§ Data for the task
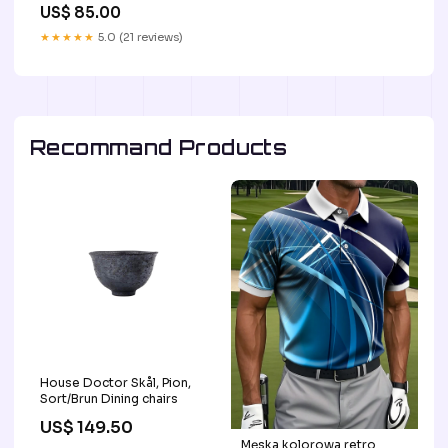
blackweek24-50
US$ 85.00
★★★★★
5.0 (21 reviews)
Recommand Products
House Doctor Skål, Pion,
Sort/Brun Dining chairs
US$ 149.50
Męska kolorowa retro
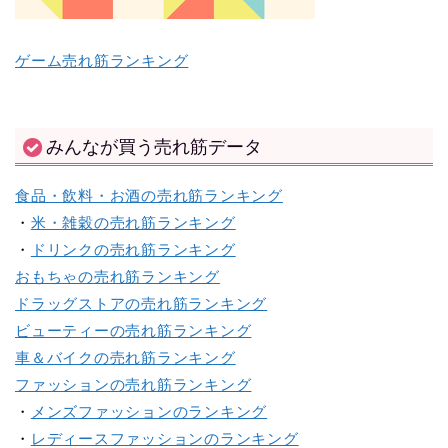
ゲーム売れ筋ランキング
みんなが買う売れ筋データ
食品・飲料・お酒の売れ筋ランキング
・
米・雑穀の売れ筋ランキング
・
ドリンクの売れ筋ランキング
おもちゃの売れ筋ランキング
ドラッグストアの売れ筋ランキング
ビューティーの売れ筋ランキング
車＆バイクの売れ筋ランキング
ファッションの売れ筋ランキング
・
メンズファッションのランキング
・
レディースファッションのランキング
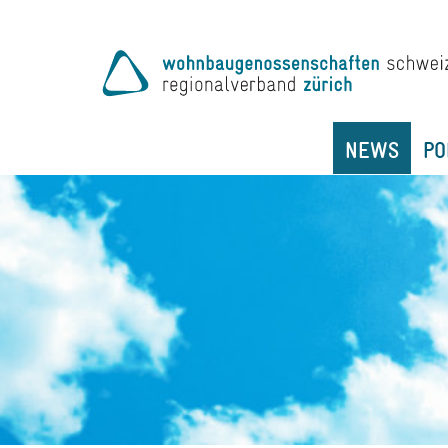
NEWS
PO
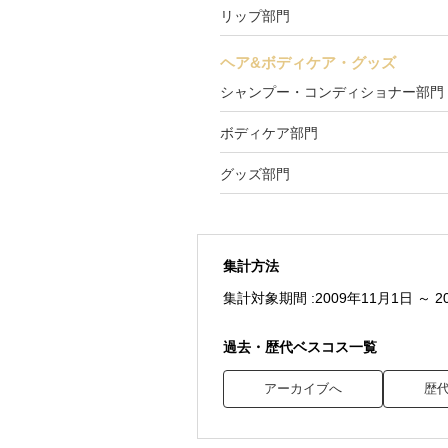
リップ部門
ヘア&ボディケア・グッズ
シャンプー・コンディショナー部門
ボディケア部門
グッズ部門
集計方法
集計対象期間 :
2009年11月1日 ～ 2
過去・歴代ベスコス一覧
アーカイブへ
歴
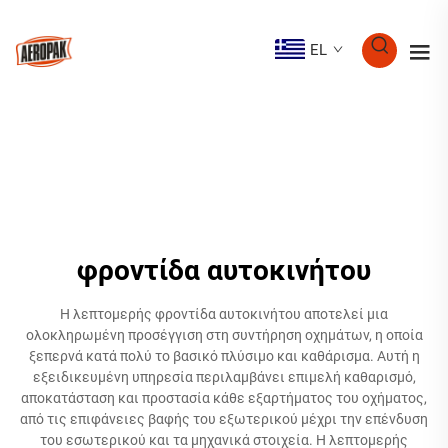
EL
φροντίδα αυτοκινήτου
Η λεπτομερής φροντίδα αυτοκινήτου αποτελεί μια
ολοκληρωμένη προσέγγιση στη συντήρηση οχημάτων, η οποία
ξεπερνά κατά πολύ το βασικό πλύσιμο και καθάρισμα. Αυτή η
εξειδικευμένη υπηρεσία περιλαμβάνει επιμελή καθαρισμό,
αποκατάσταση και προστασία κάθε εξαρτήματος του οχήματος,
από τις επιφάνειες βαφής του εξωτερικού μέχρι την επένδυση
του εσωτερικού και τα μηχανικά στοιχεία. Η λεπτομερής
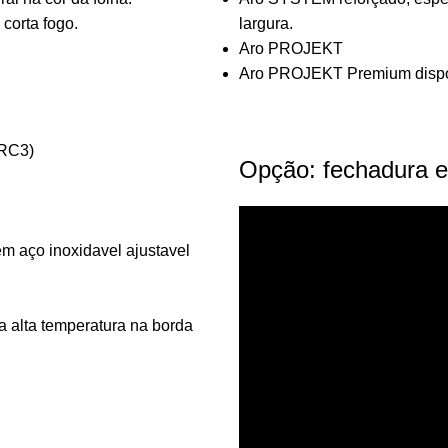
 corta fogo.
largura.
Aro PROJEKT
Aro PROJEKT Premium dispo
(RC3)
Opção: fechadura e
em aço inoxidavel ajustavel
a alta temperatura na borda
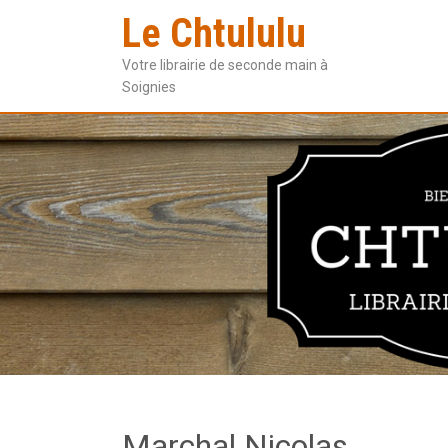
Le Chtululu
Votre librairie de seconde main à
Soignies
Marchal Nicolas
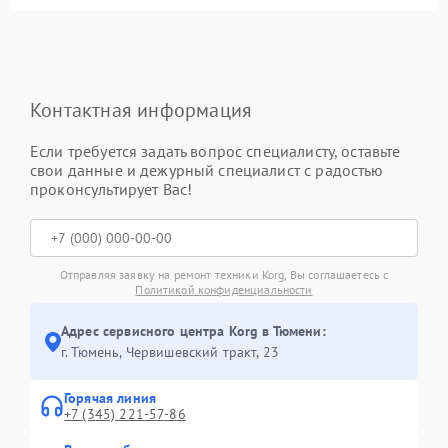
Контактная информация
Если требуется задать вопрос специалисту, оставьте
свои данные и дежурный специалист с радостью
проконсультирует Вас!
Отправляя заявку на ремонт техники Korg, Вы соглашаетесь с
Политикой конфиденциальности
Адрес сервисного центра Korg в Тюмени:
г. Тюмень, ​Червишевский тракт, 23
Горячая линия
+7 (345) 221-57-86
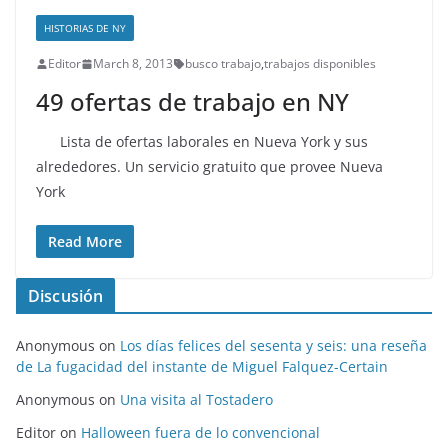
HISTORIAS DE NY
Editor
March 8, 2013
busco trabajo
,
trabajos disponibles
49 ofertas de trabajo en NY
Lista de ofertas laborales en Nueva York y sus
alrededores. Un servicio gratuito que provee Nueva
York
Read More
Discusión
Anonymous
on
Los días felices del sesenta y seis: una reseña
de La fugacidad del instante de Miguel Falquez-Certain
Anonymous
on
Una visita al Tostadero
Editor
on
Halloween fuera de lo convencional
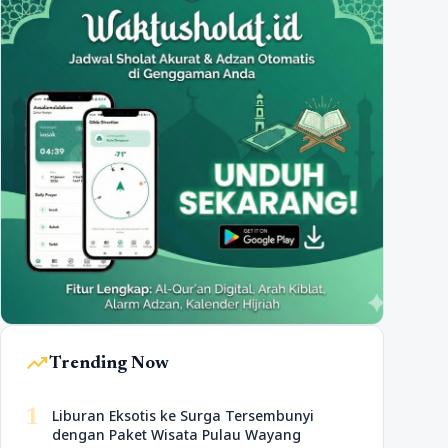
trending_up
Trending Now
1
Liburan Eksotis ke Surga Tersembunyi
dengan Paket Wisata Pulau Wayang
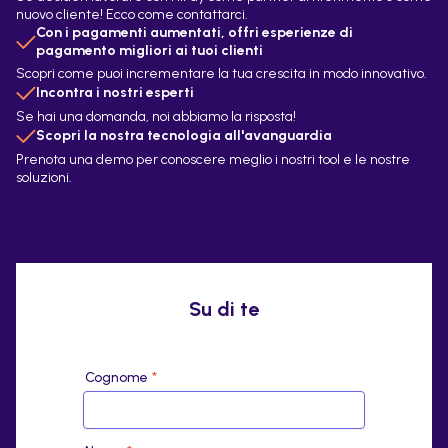
nuovo cliente! Ecco come contattarci.
Con i pagamenti aumentati, offri esperienze di
pagamento migliori ai tuoi clienti
Scopri come puoi incrementare la tua crescita in modo innovativo.
Incontra i nostri esperti
Se hai una domanda, noi abbiamo la risposta!
Scopri la nostra tecnologia all'avanguardia
Prenota una demo per conoscere meglio i nostri tool e le nostre
soluzioni.
Su di te
Cognome
*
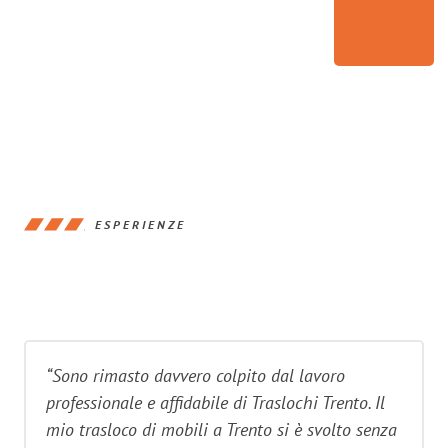
ESPERIENZE
“Sono rimasto davvero colpito dal lavoro
professionale e affidabile di Traslochi Trento. Il
mio trasloco di mobili a Trento si è svolto senza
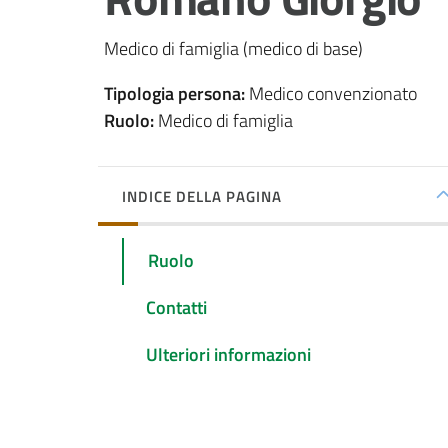
Medico di famiglia (medico di base)
Tipologia persona
:
Medico convenzionato
Ruolo
:
Medico di famiglia
INDICE DELLA PAGINA
Ruolo
Contatti
Ulteriori informazioni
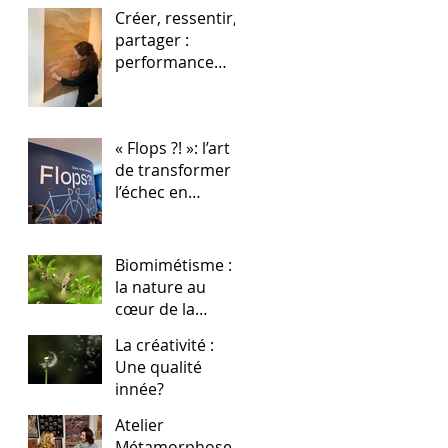
Créer, ressentir,
partager :
performance
artistique de
Béatrice Bissara
& Sensi Ateliers
« Flops ?! »: l’art
Arts & Sens
de transformer
l’échec en
créativité
Biomimétisme :
la nature au
cœur de la
Creative Attitude
La créativité :
Une qualité
innée?
Atelier
Métamorphose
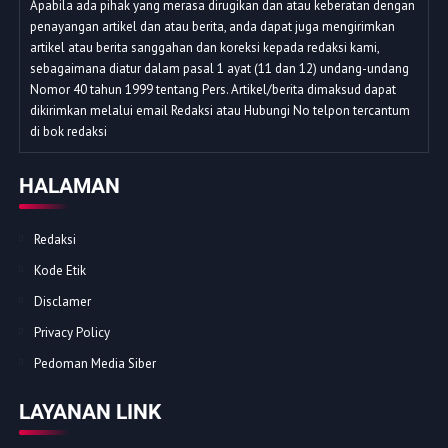
Apabila ada pihak yang merasa dirugikan dan atau keberatan dengan
penayangan artikel dan atau berita, anda dapat juga mengirimkan
artikel atau berita sanggahan dan koreksi kepada redaksi kami,
sebagaimana diatur dalam pasal 1 ayat (11 dan 12) undang-undang
Nomor 40 tahun 1999 tentang Pers. Artikel/berita dimaksud dapat
dikirimkan melalui email Redaksi atau Hubungi No telpon tercantum
di bok redaksi
HALAMAN
Redaksi
Kode Etik
Disclamer
Privacy Policy
Pedoman Media Siber
LAYANAN LINK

§ Task item
Reproduce the text lines from every row above without changing anything, and leave the pictures out.

§ Completed task
blackweek24-50
US$ 85.00
★★★★★
5.0 (21 reviews)
Recommand Products
House Doctor Skål, Pion,
Sort/Brun Dining chairs
US$ 149.50
Męska kolorowa retro
ゲーム売れ筋ランキング
みんなが買う売れ筋データ
食品・飲料・お酒の売れ筋ランキング
・
米・雑穀の売れ筋ランキング
・
ドリンクの売れ筋ランキング
おもちゃの売れ筋ランキング
ドラッグストアの売れ筋ランキング
ビューティーの売れ筋ランキング
車＆バイクの売れ筋ランキング
ファッションの売れ筋ランキング
・
メンズファッションのランキング
・
レディースファッションのランキング
NEWS
PO
リップ部門
ヘア&ボディケア・グッズ
シャンプー・コンディショナー部門
ボディケア部門
グッズ部門
集計方法
集計対象期間 :
2009年11月1日 ～ 2
過去・歴代ベスコス一覧
アーカイブへ
歴
EL
φροντίδα αυτοκινήτου
Η λεπτομερής φροντίδα αυτοκινήτου αποτελεί μια
ολοκληρωμένη προσέγγιση στη συντήρηση οχημάτων, η οποία
ξεπερνά κατά πολύ το βασικό πλύσιμο και καθάρισμα. Αυτή η
εξειδικευμένη υπηρεσία περιλαμβάνει επιμελή καθαρισμό,
αποκατάσταση και προστασία κάθε εξαρτήματος του οχήματος,
από τις επιφάνειες βαφής του εξωτερικού μέχρι την επένδυση
του εσωτερικού και τα μηχανικά στοιχεία. Η λεπτομερής
 corta fogo.
largura.
Aro PROJEKT
Aro PROJEKT Premium dispo
(RC3)
Opção: fechadura e
em aço inoxidavel ajustavel
a alta temperatura na borda
Le Chtululu
Votre librairie de seconde main à
Soignies
Marchal Nicolas
Контактная информация
Если требуется задать вопрос специалисту, оставьте
свои данные и дежурный специалист с радостью
проконсультирует Вас!
Отправляя заявку на ремонт техники Korg, Вы соглашаетесь с
Политикой конфиденциальности
Адрес сервисного центра Korg в Тюмени:
г. Тюмень, ​Червишевский тракт, 23
Горячая линия
+7 (345) 221-57-86
HISTORIAS DE NY
Editor
March 8, 2013
busco trabajo
,
trabajos disponibles
49 ofertas de trabajo en NY
Lista de ofertas laborales en Nueva York y sus
alrededores. Un servicio gratuito que provee Nueva
York
Read More
Discusión
Anonymous
on
Los días felices del sesenta y seis: una reseña
de La fugacidad del instante de Miguel Falquez-Certain
Anonymous
on
Una visita al Tostadero
Editor
on
Halloween fuera de lo convencional
trending_up
Trending Now
1
Liburan Eksotis ke Surga Tersembunyi
dengan Paket Wisata Pulau Wayang
nuovo cliente! Ecco come contattarci.
Con i pagamenti aumentati, offri esperienze di
pagamento migliori ai tuoi clienti
Scopri come puoi incrementare la tua crescita in modo innovativo.
Incontra i nostri esperti
Se hai una domanda, noi abbiamo la risposta!
Scopri la nostra tecnologia all'avanguardia
Prenota una demo per conoscere meglio i nostri tool e le nostre
soluzioni.
Su di te
Cognome
*
ESPERIENZE
“Sono rimasto davvero colpito dal lavoro
professionale e affidabile di Traslochi Trento. Il
mio trasloco di mobili a Trento si è svolto senza
Medico di famiglia (medico di base)
Tipologia persona
:
Medico convenzionato
Ruolo
:
Medico di famiglia
INDICE DELLA PAGINA
Ruolo
Contatti
Ulteriori informazioni
Créer, ressentir,
partager :
performance
artistique de
Béatrice Bissara
& Sensi Ateliers
« Flops ?! »: l’art
Arts & Sens
de transformer
l’échec en
créativité
Biomimétisme :
la nature au
cœur de la
Creative Attitude
La créativité :
Une qualité
innée?
Atelier
Métamorphose
Apabila ada pihak yang merasa dirugikan dan atau keberatan dengan
penayangan artikel dan atau berita, anda dapat juga mengirimkan
artikel atau berita sanggahan dan koreksi kepada redaksi kami,
sebagaimana diatur dalam pasal 1 ayat (11 dan 12) undang-undang
Nomor 40 tahun 1999 tentang Pers. Artikel/berita dimaksud dapat
dikirimkan melalui email Redaksi atau Hubungi No telpon tercantum
di bok redaksi
HALAMAN
Redaksi
Kode Etik
Disclamer
Privacy Policy
Pedoman Media Siber
LAYANAN LINK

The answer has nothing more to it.